She was a queen captured in her homeland, and forcibly transported across the Atlantic Ocean in the belly of a slave ship. In the New World, she would eventually rise up to become the leader of a new nation – of free Africans. However, not many people outside of Jamaica know of the legendary ‘Nanny’, warrior chieftainess of the Jamaican Maroons, one of the most celebrated, but least recognized heroines in the resistance history of the New World.

Queen Nanny is the only female among Jamaica’s seven national heroes.  Her likeness appears on the country’s $500 bill. Yet, not much is known about this mystical person, who led a band of former enslaved Africans in the rugged and remote interiors of Jamaica in their victory over the mighty British army during the early to mid-eighteenth century.

Most of what we know about Queen Nanny comes through Maroon oral history and folklore, and very little is written about her in historical texts. So, who was this herbal healer, prophetess, and African warrior queen? Conceived by award-winning Jamaican-born, American filmmaker, Roy T. Anderson, and history professor, Harcourt T. Fuller, this landmark one-hour documentary film, Queen Nanny: Legendary Maroon Chieftainess unearths and examines this mysterious figure that is Queen Nanny of the Maroons.

About the middle of the 18th century, runaway enslaved Africans in the Americas and the Caribbean were generally referred to as Cimarrones or Maroons. In Jamaica, this group waged an 80-year military campaign that resulted in the defeat of the formidable British army. As a result, two peace treaties were signed in 1738/39 granting the Maroons territorial sovereignty in their remote mountainous strongholds, including what is now the Blue and John Crow Mountains National Park.

Queen Nanny: Legendary Maroon Chieftainess documents the struggle for freedom by the Jamaican Maroons, led by the indomitable military genius, ‘Grandy’ Nanny. A spiritual leader, skilled in the use of herbs and ‘guerilla warfare’ tactics, from her mountain stronghold at the source of the Stony River in the Blue Mountains, she directed the warfare that effectively neutralized the vaunted British firepower.

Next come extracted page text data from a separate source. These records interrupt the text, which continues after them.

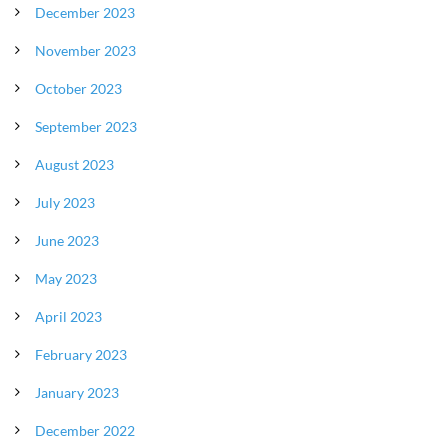
December 2023
November 2023
October 2023
September 2023
August 2023
July 2023
June 2023
May 2023
April 2023
February 2023
January 2023
December 2022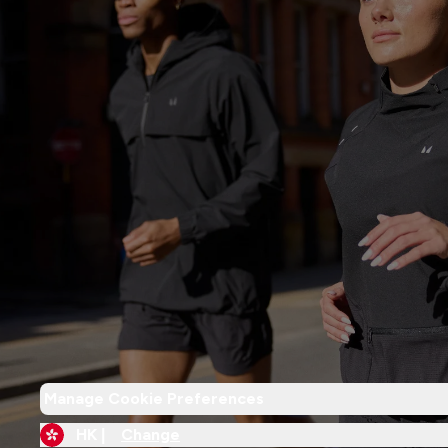
Manage Cookie Preferences
HK |
Change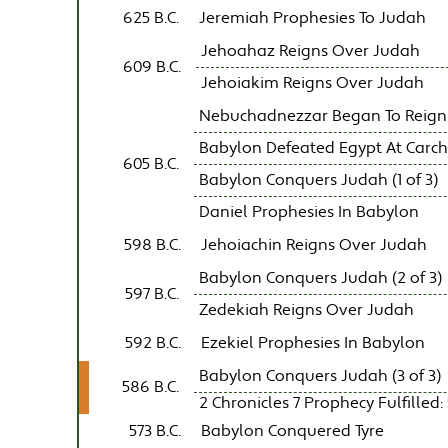
625 B.C.
Jeremiah Prophesies To Judah
Jehoahaz Reigns Over Judah
609 B.C.
Jehoiakim Reigns Over Judah
Nebuchadnezzar Began To Reign
Babylon Defeated Egypt At Carc
605 B.C.
Babylon Conquers Judah (1 of 3)
Daniel Prophesies In Babylon
598 B.C.
Jehoiachin Reigns Over Judah
Babylon Conquers Judah (2 of 3)
597 B.C.
Zedekiah Reigns Over Judah
592 B.C.
Ezekiel Prophesies In Babylon
Babylon Conquers Judah (3 of 3)
586 B.C.
2 Chronicles 7 Prophecy Fulfilled: 
573 B.C.
Babylon Conquered Tyre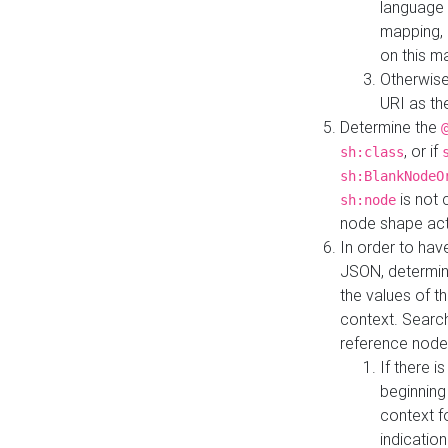
language 
mapping, 
on this m
Otherwise
URI as th
Determine the
, or if
sh:class
sh:BlankNodeO
is not 
sh:node
node shape actua
In order to have
JSON, determine
the values of th
context. Searc
reference node
If there i
beginning
context f
indication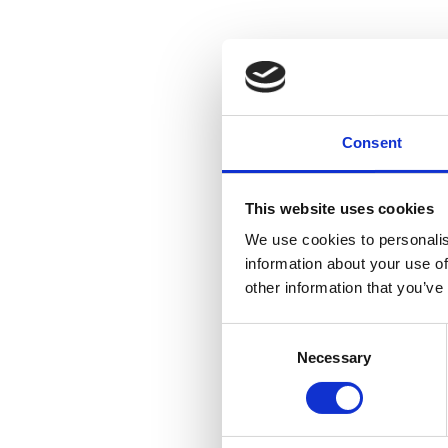
Consent
This website uses cookies
We use cookies to personalis
information about your use of
other information that you’ve
Consent
Necessary
Selection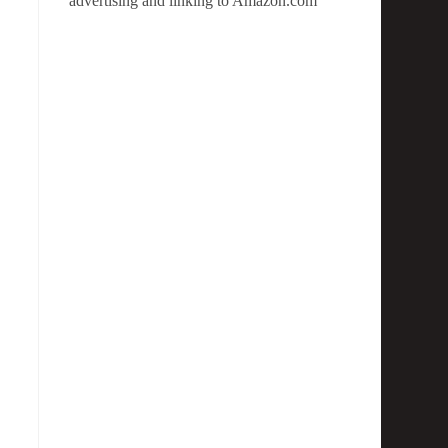
advertising and linking to Amazon.com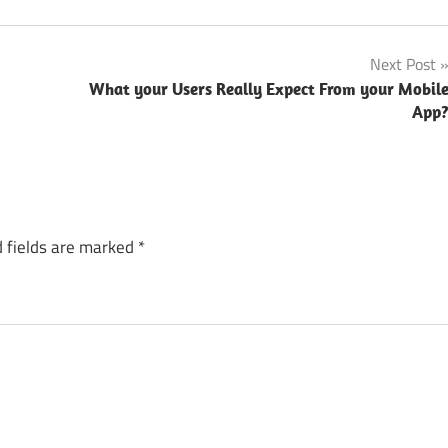
Next Post
What your Users Really Expect From your Mobil
App
 fields are marked
*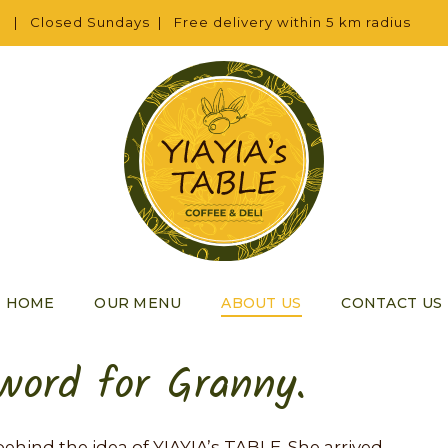
 | Closed Sundays | Free delivery within 5 km radius
HOME
OUR MENU
ABOUT US
CONTACT US
 word for Granny.
on behind the idea of YIAYIA’s TABLE. She arrived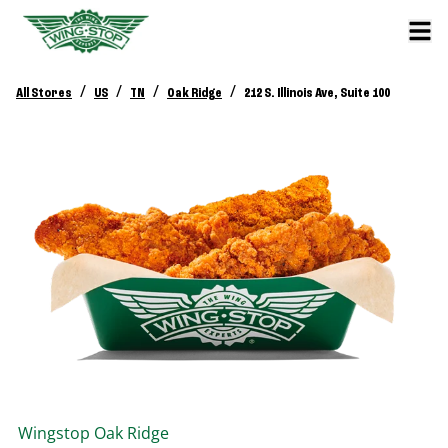
/
/
/
/
All Stores
US
TN
Oak Ridge
212 S. Illinois Ave, Suite 100
Wingstop
Oak Ridge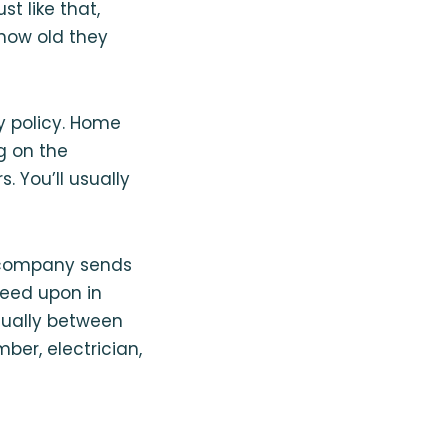
t like that,
 how old they
y policy. Home
g on the
 You’ll usually
y company sends
reed upon in
usually between
ber, electrician,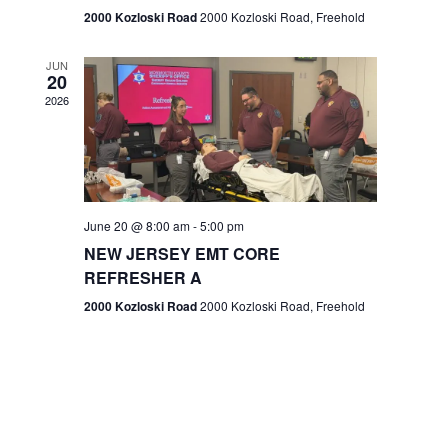
n
2000 Kozloski Road
2000 Kozloski Road, Freehold
e
w
JUN
20
2026
s
N
a
v
June 20 @ 8:00 am
-
5:00 pm
NEW JERSEY EMT CORE
i
REFRESHER A
g
2000 Kozloski Road
2000 Kozloski Road, Freehold
a
t
i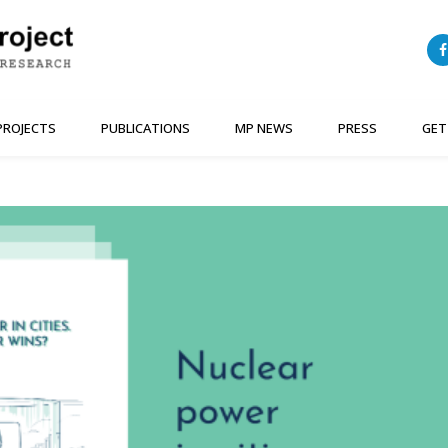
PROJECTS
PUBLICATIONS
MP NEWS
PRESS
GET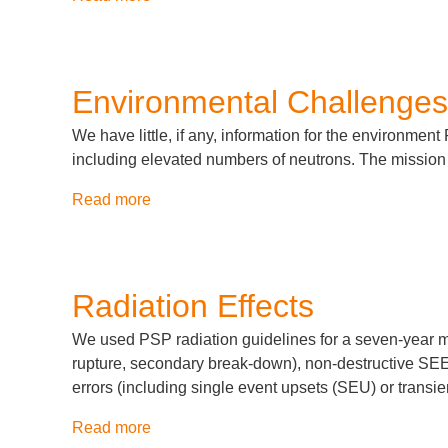
Assembly,
Integration
and
Test
Environmental Challenges
We have little, if any, information for the environment 
including elevated numbers of neutrons. The mission t
Read more
about
Environmental
Challenges
Radiation Effects
We used PSP radiation guidelines for a seven-year mi
rupture, secondary break-down), non-destructive SEE (
errors (including single event upsets (SEU) or transie
Read more
about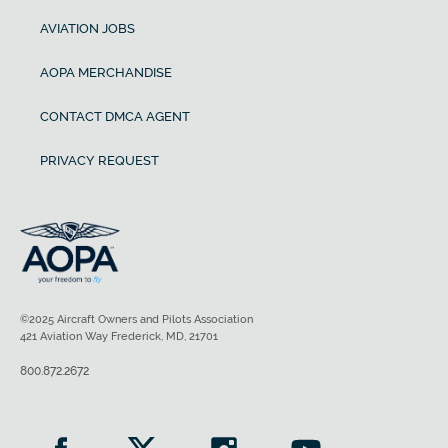
AVIATION JOBS
AOPA MERCHANDISE
CONTACT DMCA AGENT
PRIVACY REQUEST
©2025 Aircraft Owners and Pilots Association
421 Aviation Way Frederick, MD, 21701
800.872.2672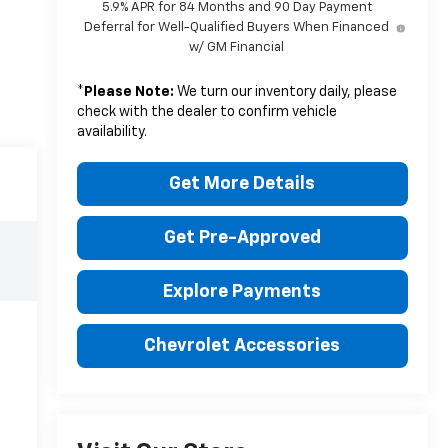
5.9% APR for 84 Months and 90 Day Payment
Deferral for Well-Qualified Buyers When Financed
w/ GM Financial
*
Please Note:
We turn our inventory daily, please
check with the dealer to confirm vehicle
availability.
Get More Details
Get Pre-Approved
Explore Payments
Chevrolet Accessories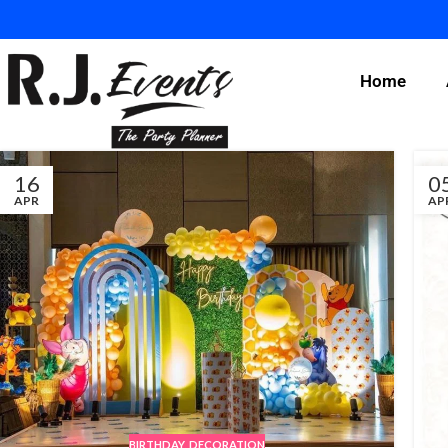
Home
16
0
APR
AP
BIRTHDAY
,
DECORATION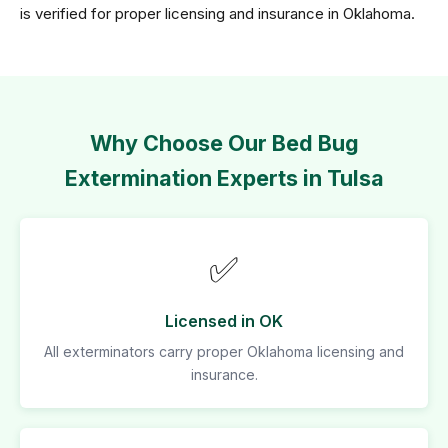
is verified for proper licensing and insurance in Oklahoma.
Why Choose Our Bed Bug
Extermination Experts in Tulsa
✅
Licensed in OK
All exterminators carry proper Oklahoma licensing and
insurance.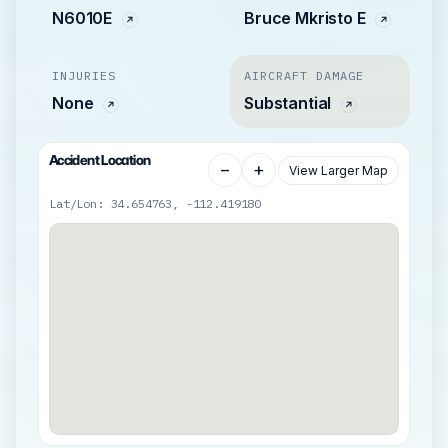
N6010E
Bruce Mkristo E
INJURIES
AIRCRAFT DAMAGE
None
Substantial
Accident Location
−
+
View Larger Map
Lat/Lon: 34.654763, -112.419180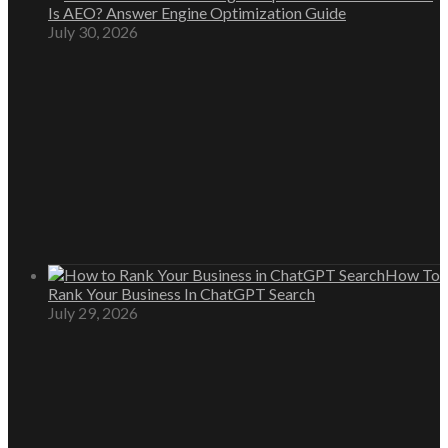
Is AEO? Answer Engine Optimization Guide
July 30, 2026
How To
Rank Your Business In ChatGPT Search
July 29, 2026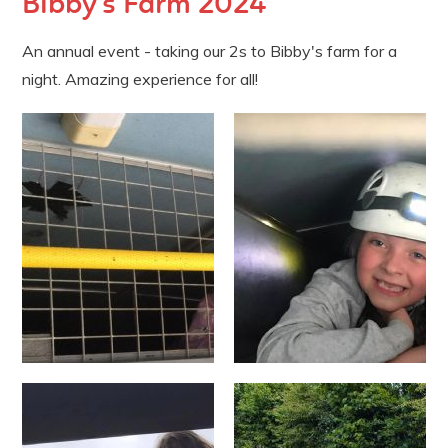
Bibby's Farm 2024
An annual event - taking our 2s to Bibby's farm for a
night. Amazing experience for all!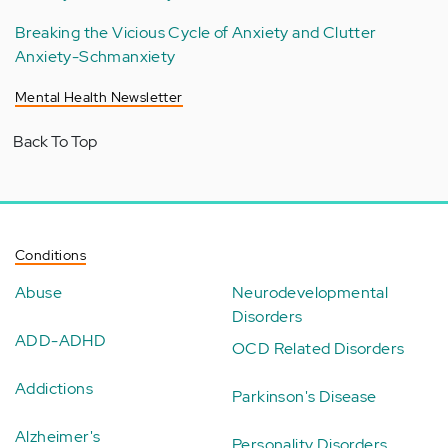
Breaking the Vicious Cycle of Anxiety and Clutter
Anxiety-Schmanxiety
Mental Health Newsletter
Back To Top
Conditions
Abuse
Neurodevelopmental
Disorders
ADD-ADHD
OCD Related Disorders
Addictions
Parkinson's Disease
Alzheimer's
Personality Disorders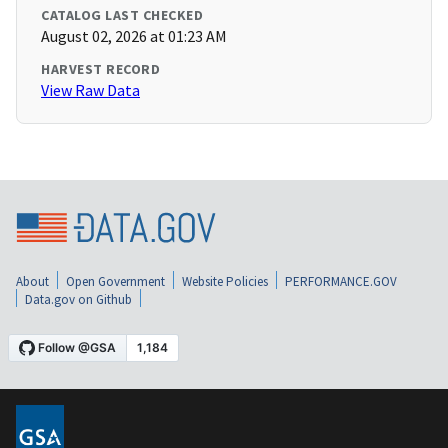
CATALOG LAST CHECKED
August 02, 2026 at 01:23 AM
HARVEST RECORD
View Raw Data
About
Open Government
Website Policies
PERFORMANCE.GOV
Data.gov on Github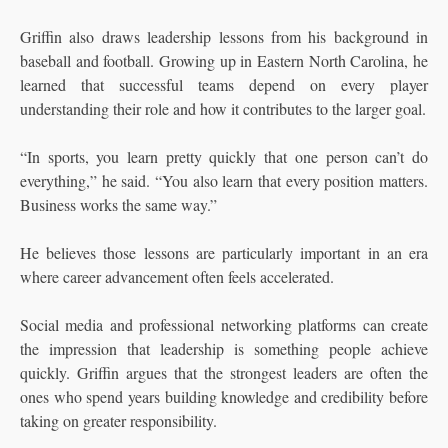
Griffin also draws leadership lessons from his background in
baseball and football. Growing up in Eastern North Carolina, he
learned that successful teams depend on every player
understanding their role and how it contributes to the larger goal.
“In sports, you learn pretty quickly that one person can’t do
everything,” he said. “You also learn that every position matters.
Business works the same way.”
He believes those lessons are particularly important in an era
where career advancement often feels accelerated.
Social media and professional networking platforms can create
the impression that leadership is something people achieve
quickly. Griffin argues that the strongest leaders are often the
ones who spend years building knowledge and credibility before
taking on greater responsibility.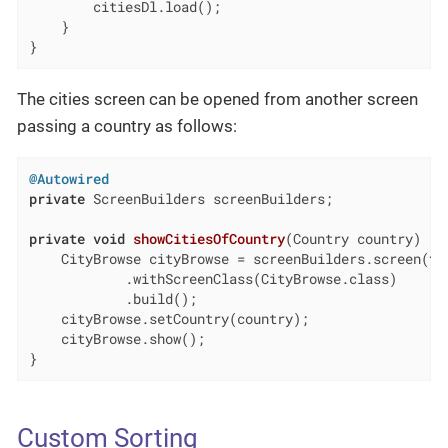
        citiesDl.load();

    }

}
The cities screen can be opened from another screen
passing a country as follows:
@Autowired
private
 ScreenBuilders screenBuilders;

private
void
showCitiesOfCountry
(Country country)
{

    CityBrowse cityBrowse = screenBuilders.screen(
th
            .withScreenClass(CityBrowse.class)

            .build();

    cityBrowse.setCountry(country);

    cityBrowse.show();

}
Custom Sorting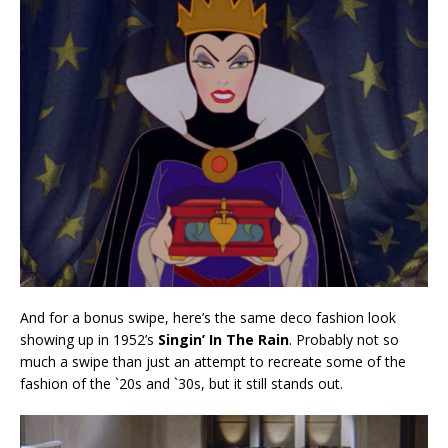
And for a bonus swipe, here’s the same deco fashion look
showing up in 1952’s
Singin’ In The Rain
. Probably not so
much a swipe than just an attempt to recreate some of the
fashion of the `20s and `30s, but it still stands out.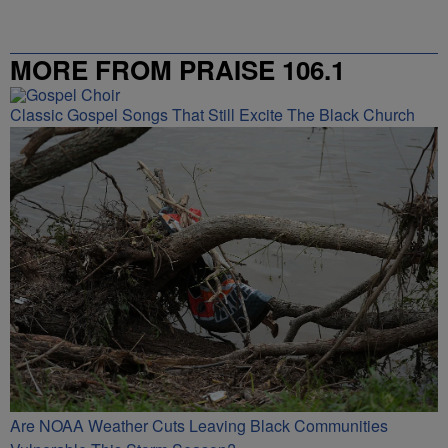
MORE FROM PRAISE 106.1
Classic Gospel Songs That Still Excite The Black Church
Are NOAA Weather Cuts Leaving Black Communities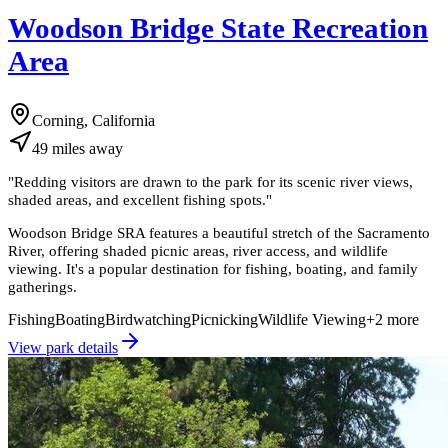
Woodson Bridge State Recreation
Area
Corning, California
49
miles
away
"
Redding visitors are drawn to the park for its scenic river views,
shaded areas, and excellent fishing spots.
"
Woodson Bridge SRA features a beautiful stretch of the Sacramento
River, offering shaded picnic areas, river access, and wildlife
viewing. It's a popular destination for fishing, boating, and family
gatherings.
Fishing
Boating
Birdwatching
Picnicking
Wildlife Viewing
+
2
more
View park details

Nanny symbolizes the pride of today’s Caribbean women. In fact, Jamaica’s first female and former Prime Minister Portia Simpson Miller, paid homage to Queen Nanny in her January 2012 inauguration speech, and continues to do so at every opportunity.  And although Maroons, who all proudly proclaim to be Grandy Nanny’s ‘pickibo’ (children), are appreciative that she was named National Hero in 1976, to them her historical importance is such that she is seen as a powerful, living, breathing presence for almost three centuries.

Shot in Jamaica, Ghana, Canada, and the United States over the course of two years, the film features interviews and conversations with world-renowned scholars and present-day Maroons. We also engage a select group of women, to explore Queen Nanny’s impact on their lives, and how she has influenced them in their own pioneering work.

One of the highlights of the film is a historic 35-person expedition to the rugged hills of Old Nanny Town in the Blue Mountains of Jamaica. Legend has it that only the bravest Maroons or those “free of bad deeds” can safely venture up to this sacred spot where Nanny’s powerful spirit still inhabits. As we seek to uncover the history and legacy of Queen Nanny, her intriguing story is also told through songs, performances, poetry, narration, and a series of re-enactments.

Following on the heels of Akwantu: the Journey (2012), Anderson’s award-winning film on the history of the Jamaican Maroons, Queen Nanny: Legendary Maroon Chieftainess expands on the story of the New World’s first successful freedom-fighters by shedding light on to one of the leading figures in that struggle. This documentary also serves as a prelude to the dramatic telling of the epic story of this larger-than-life iconic persona.